Nevertheless, there is some coordination--at Williams and elsewhere--among supporters of anti-apartheid actions. While advocates of divestiture at Harvard fasted last month, several students at Williams also staged brief "sympathy fasts." Students at Columbia University also staged a candlelight vigil in support of the Harvard hunger strikers at the time. Columbia's Board of Trustees is currently considering the recommendation of the Columbia Faculty Senate that the university divest from all companies conducting business in South Africa.
Members of the Campaign Against Public Investment, the national umbrella coalition, say that in the future these local efforts will have far more support from the national groups. In addition, a major focus for their activities is just now coming to the legislative forefront, they point out: a debate on corporate divestiture from businesses operating in South Africa should occur in the House of Representatives sometime next year.
The cause of the expected debate is a bill now pending in the City Council of Washington, D.C. Introduced by Councillor John Ray, a Democrat, the bill calls for immediate divestiture of the $30 million that the city's pension funds now invests in companies operating in the apartheid state, Washington, D.C.'s pension funds total more than $330 billion.
"The bill will pass, we've got a strong majority," says Margaret Gentry, special assistant to Ray.
Under the District of Columbia's unique local government procedures, however, any member of the House of Representatives has the opportunity to challenge any law passed by the City Council. Should the divestiture bill pass the City Council, Virginia Republican Stanford E. Parris has vowed that he will do just that. And "even if it doesn't pass [the House] at all, it will be a very important step," Hovey says.
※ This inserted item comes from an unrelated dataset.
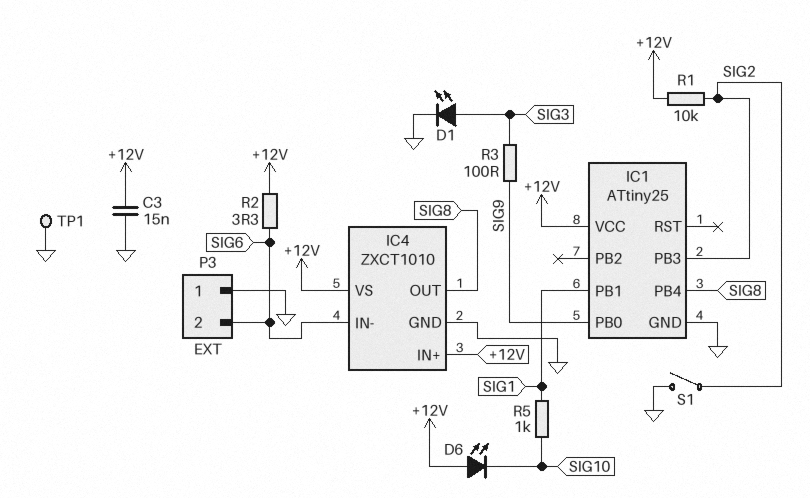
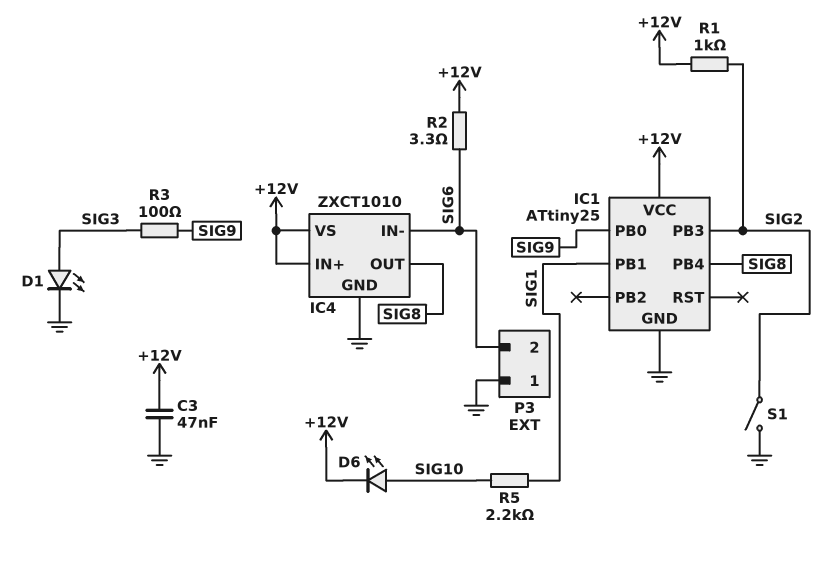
C3: 15nF (+12V, GND) -> 47nF (+12V, GND)
D6: LED (A +12V, K SIG10) -> LED (A SIG10, K +12V)
R1: 10k (+12V, SIG2) -> 1k (+12V, SIG2)
R5: 1k (SIG1, SIG10) -> 2.2k (SIG1, SIG10)
TP1: test point (GND) -> none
The American Committee on Africa, she adds, will be "watching the progress of the measure very carefully." Indeed, most of the divestiture groups contacted said they saw the upcoming debate as a crucial step in the national movement for divestiture.
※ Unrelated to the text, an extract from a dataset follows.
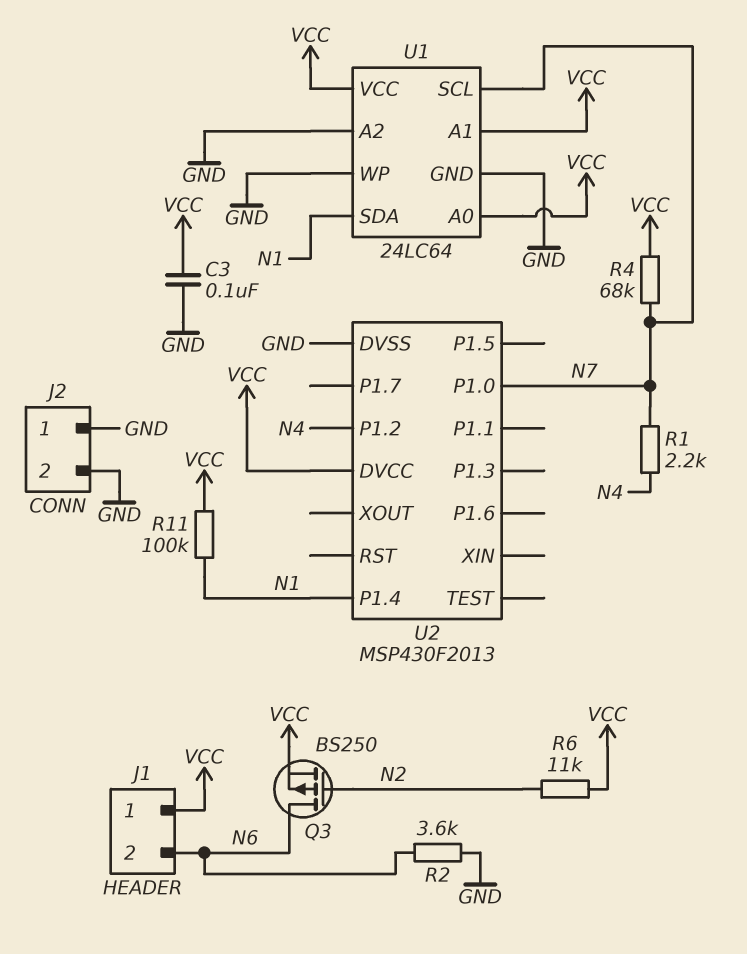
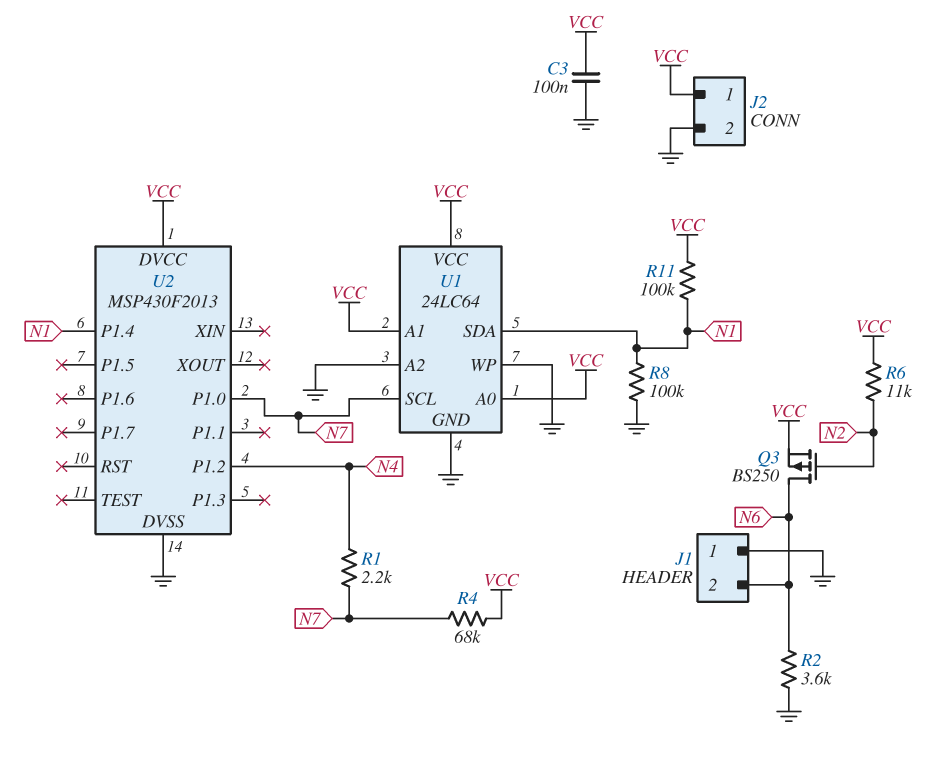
J1 pin 1: VCC -> GND
J2 pin 1: GND -> VCC
R8: none -> 100k (GND, N1)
But the divestiture issue may actually emerge in the House as early as this summer. In a unanimous vote last month the House Banking Committee approved House Resolution 2957. The bill directs the U.S. Director of the International Moneta's Fund (IMF) to oppose all loans to South Africa because of the "economic inefficiency of apartheid." The IMF is an international banking organization funded mainly by the U.S. that supplies billions of dollars annually to Third World nations. Backers of the measure hope to schedule a vote of the full House on the bill before the August recess.
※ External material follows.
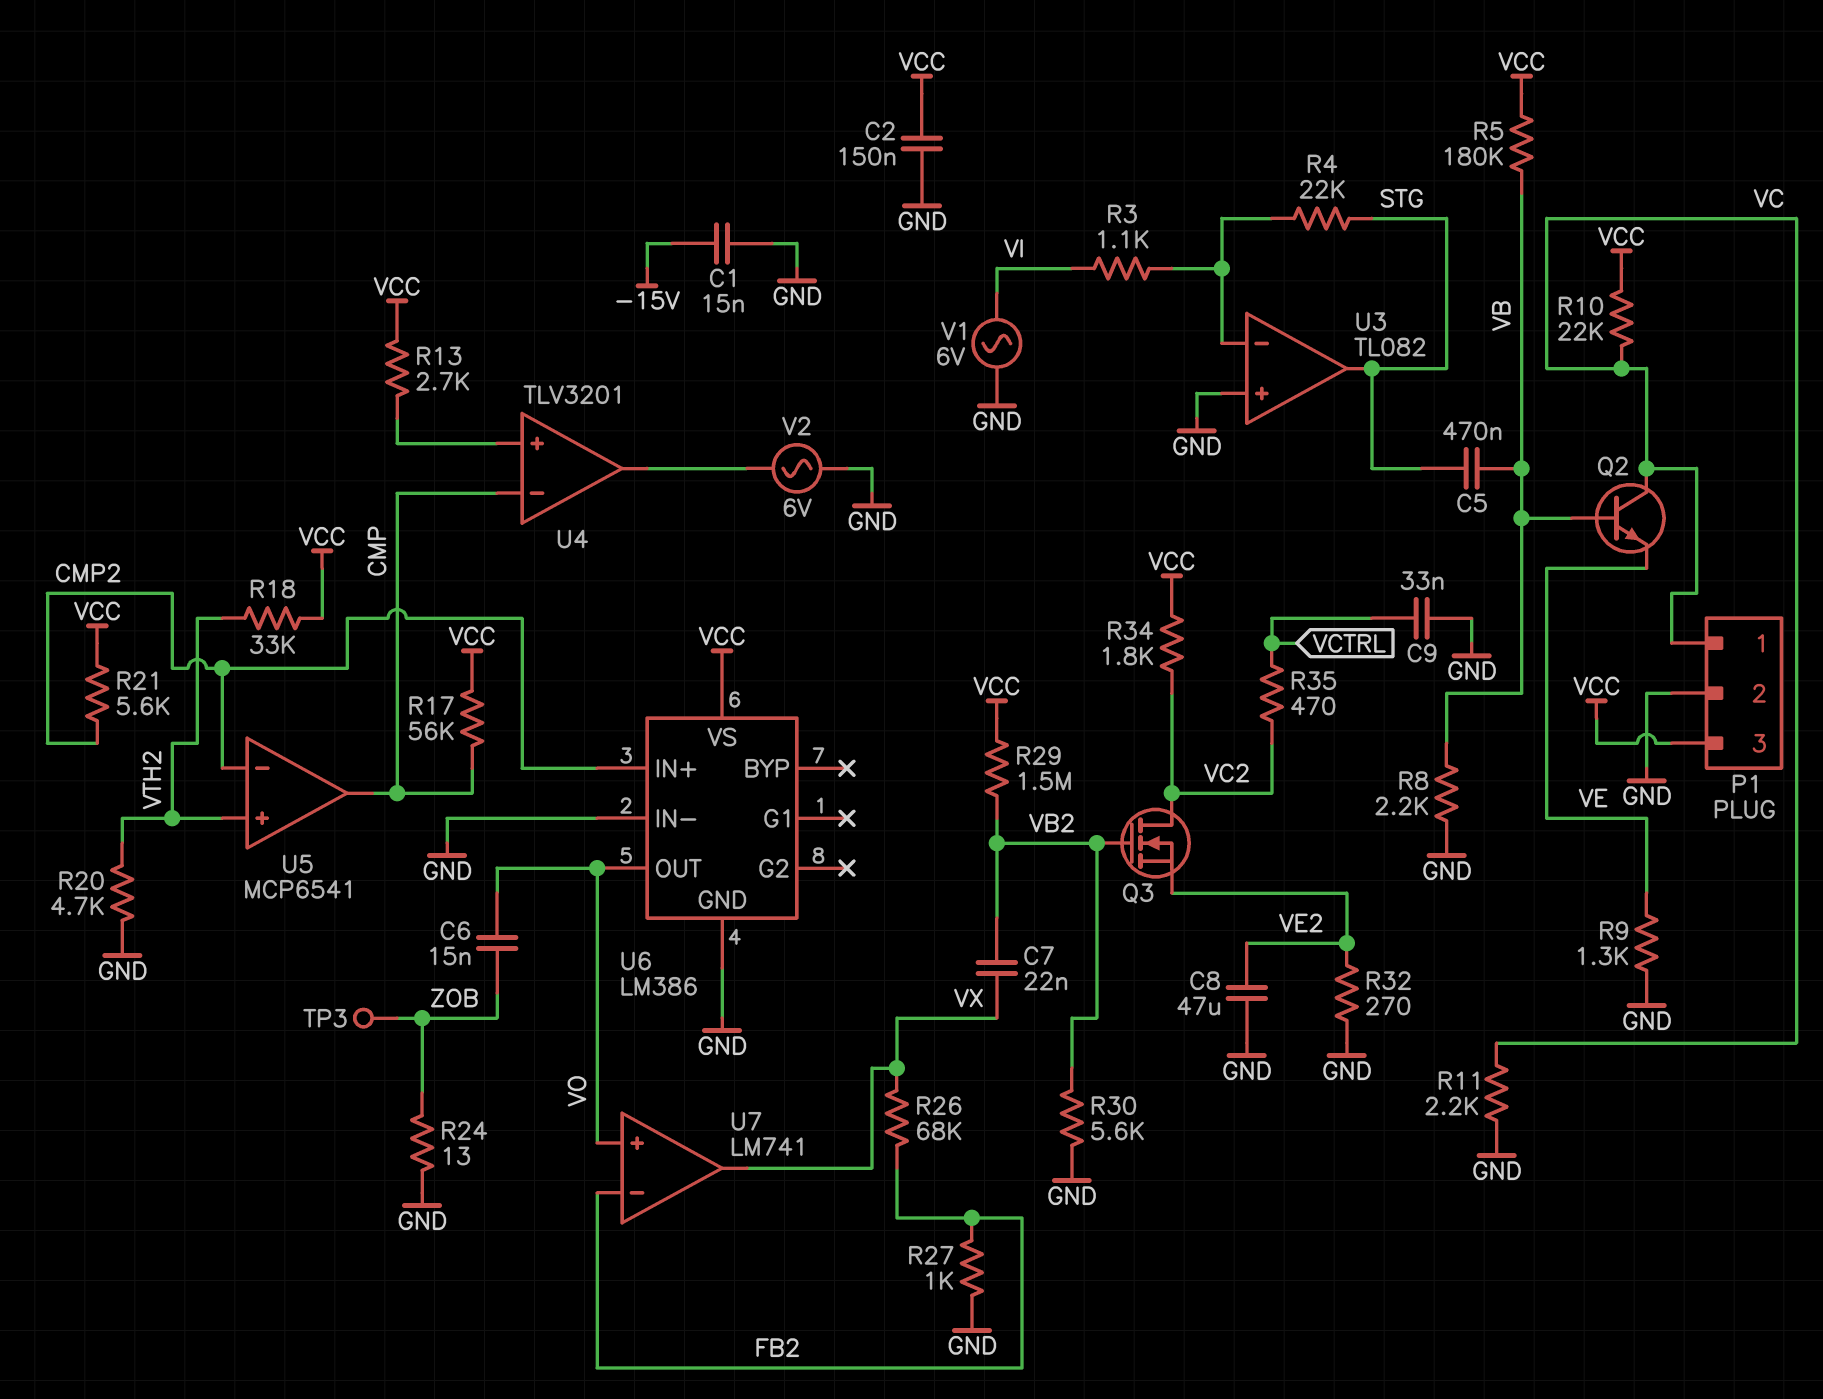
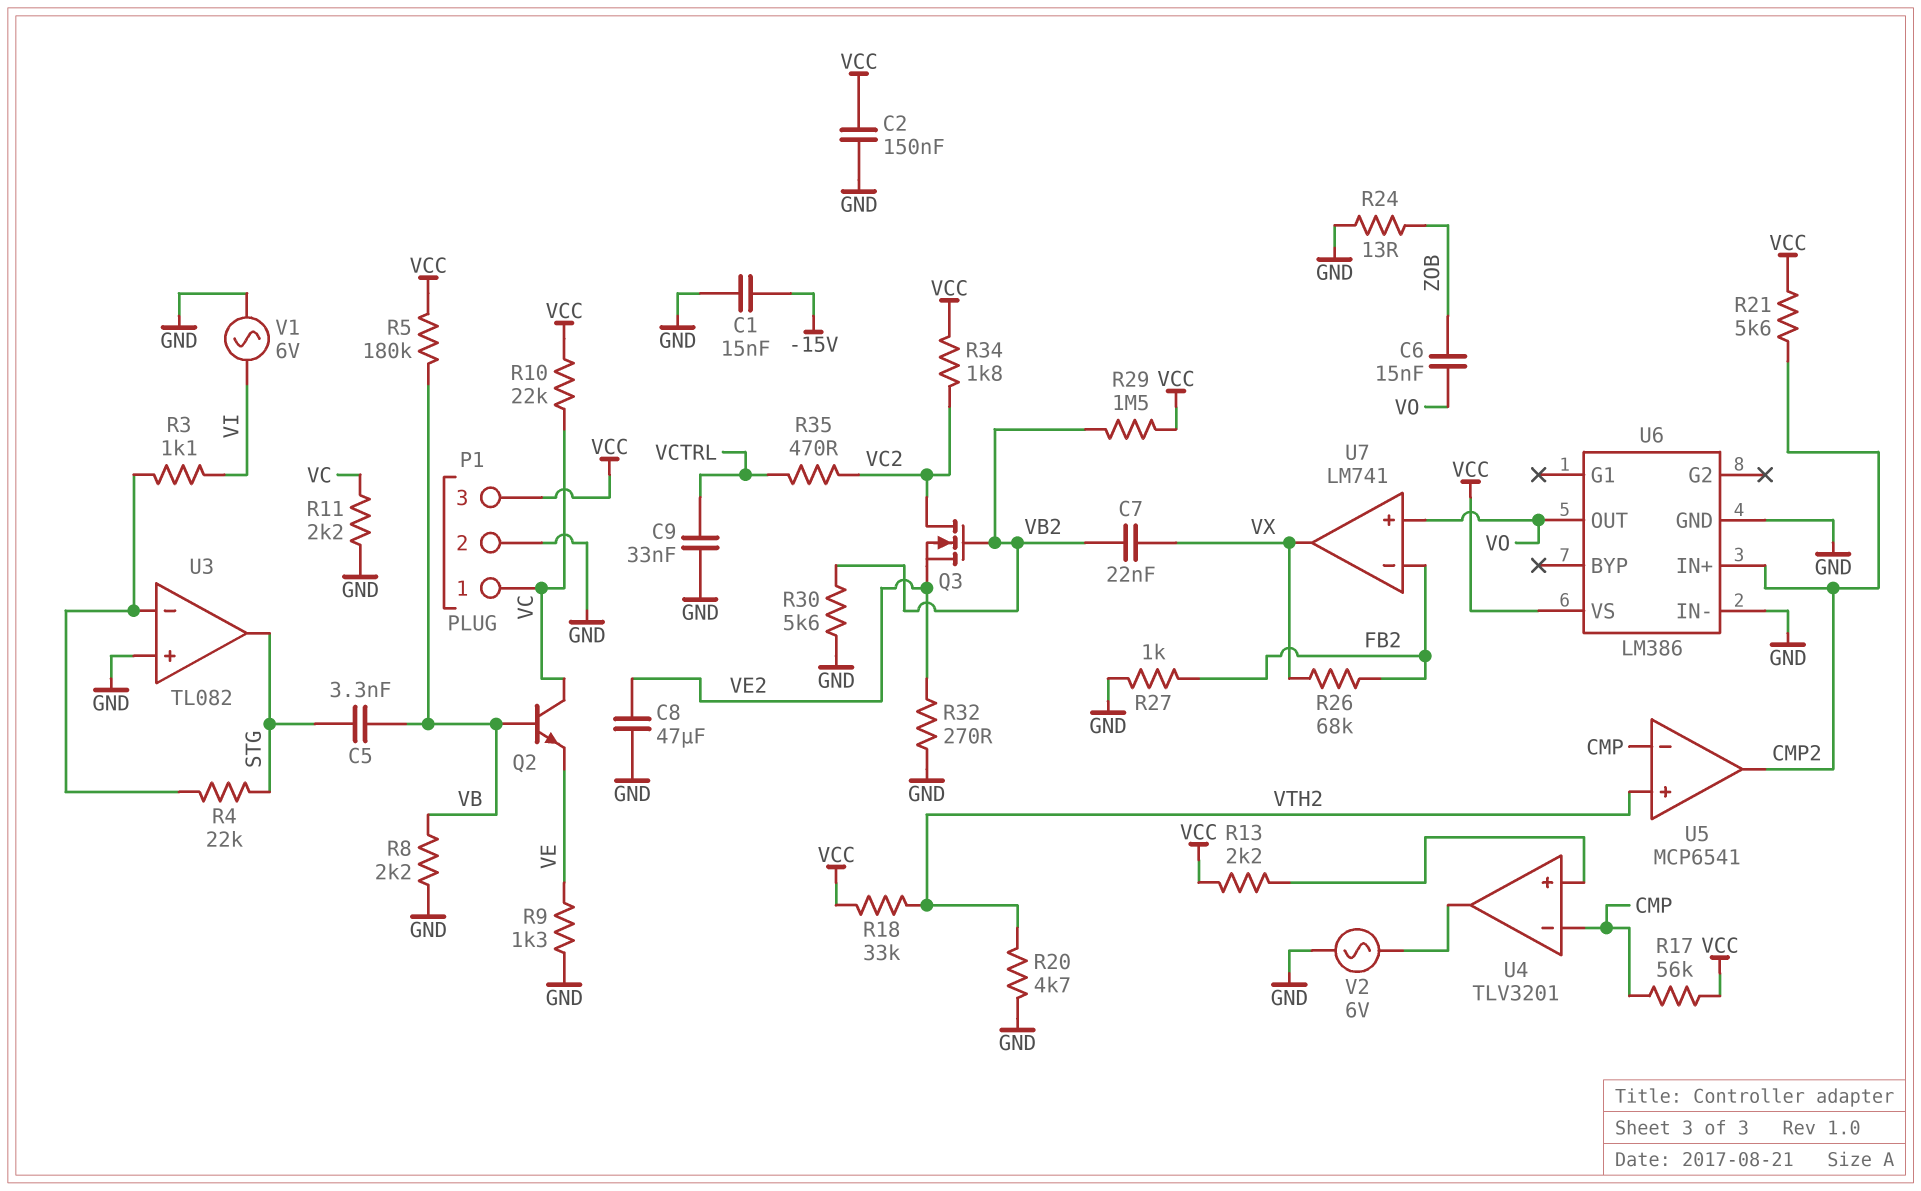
C5: 470nF (STG, VB) -> 3.3nF (STG, VB)
R13: 2.7k (U4/in+, VCC) -> 2.2k (U4/in+, VCC)
TP3: test point (ZOB) -> none
U5 pin in-: CMP2 -> CMP
U5 pin out: CMP -> CMP2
In other actions in the House, the Banking Committee's subcommittee on financial institutions is currently considering legislation even more radical in its provisions on South Africa policy. House Resolution 1693, introduced by Rep. Steven Solarz (D-N.Y.) stipulates that the United States forbid all bank loans to South Africa from this country, ban all imports of Krugerrands to the United States, and require that all subsidiaries of U.S. companies operating in South Africa abide by the Sullivan Principles. Observers are confident about the future of the first bill, but less sure about the outcome of a vote on the second. "We are pretty sure that the first bill [H.R. 2957] will pass, but prospects for the second look muddy," said a source on the Banking Committee who asked not to be identified.
Despite the success in recent months and positive prospects in the near future, next year will be a crucial one for the national divestiture movement. "We've grown tremendously over the past three years," AFSC South African coordinator Herman says. "But we need more."